Établissez la prévision maîtresse. L'un de vous tient la prévision maîtresse du foyer — voyez cette personne comme le teneur de registre, pas le patron de l'argent. Les deux revenus y entrent comme revenus prévus — « Paie Partenaire A » et « Paie Partenaire B » dans la même prévision. L'appareil maître montre alors le vrai portrait du foyer.
Décidez le budget ensemble. C'est l'essentiel — là où la philosophie ci-dessus prend vie. Vous décidez ensemble combien chacun peut dépenser, en regardant la même prévision. Si l'un veut plus, vous pouvez tous deux voir l'effet sur la route à venir : avancez de quelques mois et voyez si ça tient ou bascule en déficit. Cette cause à effet, vue ensemble, transforme une dispute potentielle en décision commune. Quoi que vous décidiez, le teneur de registre l'exécute simplement : il l'enregistre comme dépense récurrente prévue (p. ex. « 150 $ à Sam chaque vendredi »). Il ne décide pas le montant — il l'inscrit. Dès qu'elle est planifiée, le maître la considère engagée — le portrait du foyer reste honnête.

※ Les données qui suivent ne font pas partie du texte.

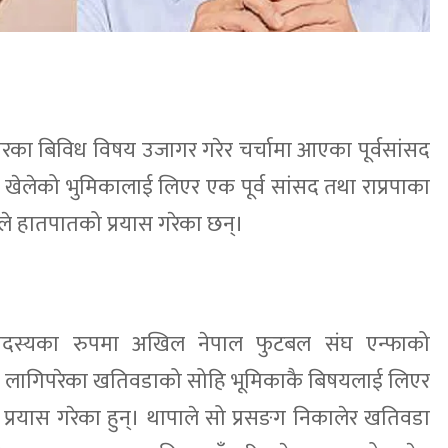
ाचारका बिविध विषय उजागर गरेर चर्चामा आएका पूर्वसांसद
खेलेको भुमिकालाई लिएर एक पूर्व सांसद तथा राप्रपाका
े हातपातको प्रयास गरेका छन्।
दस्यका रुपमा अखिल नेपाल फुटबल संघ एन्फाको
सम्म लागिपरेका खतिवडाको सोहि भूमिकाकै बिषयलाई लिएर
्रयास गरेका हुन्। थापाले सो प्रसङग निकालेर खतिवडा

Le second partenairele reçoit comme revenu. Sur son appareil, il entre ce même montant comme argent entrant — idéalement un revenu prévu correspondant (« 150 $ du foyer chaque vendredi »). Ça devient son budget. Il enregistre ses dépenses et utilise sa propre allocation quotidienne pour rester dans les limites.
Sous-dépenser est une récompense, pas une corvée. Aucun rapport obligatoire. Si le second partenaire dépense moins que prévu, l'argent non dépensé apparaît simplement comme une encaisse qui grandit — et ce surplus lui appartient :
• En redonner une partie — le second partenaire enregistre une transaction vers le foyer (sortie) ; le teneur de registre enregistre une entrée correspondante sur le maître. Les deux côtés se reflètent.
• Le garder et bâtir un coussin — déplacer le surplus dans sa propre épargne. Dépenser moins bâtit discrètement une sécurité personnelle.
La réconciliation n'a lieu que si vous le choisissez — le surplus est visible et récompensé, jamais surveillé.
Scénario 2 — Comptes séparés, un partenaire complète l'autre
Pour les couples qui gardent des comptes séparés, où l'un gagne davantage et aide à financer l'autre. Chaque partenaire a sa propre prévision. Pas de cagnotte commune — chacun garde ses revenus, ses factures, son allocation quotidienne. Des portraits indépendants.
Le mieux nanti complète l'autre, par un transfert reflété des deux côtés, de deux façons :
• Complément fixe — il configure une dépense fixe prévue vers l'autre (« 400 $ à Alex le 1er ») ; le destinataire l'enregistre comme revenu prévu. Stable et automatique.
• Allocation variable — quand le complément varie selon le budget du mieux nanti, il envoie ce qu'il peut, et le destinataire l'enregistre comme revenu variable pour la période.
Dans les deux cas, chacun garde sa propre prévision et son propre rythme quotidien.
La seule chose à convenir
Comme il n'y a pas de synchronisation en direct, le système repose sur un peu de communication. Choisissez votre rythme — hebdomadaire, aux deux semaines, peu importe — et convenez de la façon d'enregistrer les transferts pour que les deux prévisions restent honnêtes. Cette petite conversation régulière n'est pas une corvée — c'est le but : deux personnes qui regardent la même route, décident ensemble, avec la prévision qui garde tout le monde honnête plutôt que quelqu'un qui tient les comptes. (Comment partager l'argent équitablement, c'est une conversation entre vous deux — FundsSentinel rend votre choix facile à voir, et facile à revoir quand la route change.)